I remember the only time I ever did "real" hunting with a rifle. A friend and I were out looking for groundhogs in a pasture on his farm. I actually got one in my sights, and I shot it on the first go, I think. But before I could reach it, it had managed to crawl 10 meters then back into its hole (where I assume it died). Retracing its death march, I was sickened by the sight of the poor creature's blood lacing the ground from the spot where it had been shot to its home. Oddly, that was a "cathartic" experience for me, and my last outing as a recreational hunter.
Now as an American who has been removed from his country's shores and its "gun culture" for nearly half his life, I find the whole thing absurd. For me, from the outside looking in, using a gun to kill anything, whether a deer or a rabbit or a sparrow, seems as anachronistic as the old practice of burning widows must seem to the modern Indian, or as ridiculous as conducting female genital mutilation must appear to the contemporary African.
Killing humans, sadly, is just a few steps beyond killing other animals. (Look at how many of us train for that option in the military!) Granted, the vast majority of hunters would never do such a thing. However, with recreational hunting so popular and so many guns in circulation, and with TV and film showing us all just how easy it is to pull a trigger and how easy it is to "take someone bad out," the message gets through loud and clear. The gun option is on the table for those who want or need to use it.
And for many Americans, having the gun option is a must. They see it not just as a right enshrined in their country's constitution but as an element of their culture as deeply ingrained as their religious beliefs and their value for family. In that way, it's part of many Americans' identity.
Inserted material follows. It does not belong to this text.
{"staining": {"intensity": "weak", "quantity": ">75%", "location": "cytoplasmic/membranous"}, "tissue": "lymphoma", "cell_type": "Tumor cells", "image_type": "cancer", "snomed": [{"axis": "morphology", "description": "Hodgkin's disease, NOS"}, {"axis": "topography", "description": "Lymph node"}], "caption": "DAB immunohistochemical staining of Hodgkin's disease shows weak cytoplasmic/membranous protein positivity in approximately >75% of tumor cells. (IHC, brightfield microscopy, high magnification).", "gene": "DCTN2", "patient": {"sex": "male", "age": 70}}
Owning a gun is one part security, but three parts self-image. For those characters at the extreme -- whether American or not (it's not a national thing, really, only a question of availability) -- their having and using a gun can become the ultimate power trip.
For this reason, I am not hopeful: the situation in the US will not change, at least not within the foreseeable future.
And for those of us who would rather not live in fear, who would rather that our children (generally) be safe at school and our other family members, friends and fellow citizens be out of harm's way, there are alternative places to spend parts of our lifetimes.
For more on this issue, read here.
One Day's Top Ten Local Stories from an Ohio Newspaper
Below are the "top ten local stories" from the Columbus Dispatch, central Ohio's most widely circulated newspaper. The first story refers to two female university students being robbed at gunpoint. Four of the others also refer to gun incidents. That's 50% of the top ten local stories for a Monday morning.
Consider these headlines in light of my previous post on gun violence in America.
from The Dispatch:
Today’s Top Stories
2 OSU students robbed at gunpoint near campus
Man's body found on West Side lawn
19-year-old man dies in ATV accident
2 die in crash near Circleville
Columbus man killed self, shot girlfriend on East Side, police say
Police ID victim in East Side alley shooting
Male shooter sought in West Side market robbery
City ponders extra $6.5 million paid for paramedics over basic EMTs
'Green' visitor toilets to grace Governor's Residence
Census jobs plenty popular this time around
I love Ohio, and America in general, but this is ridiculous!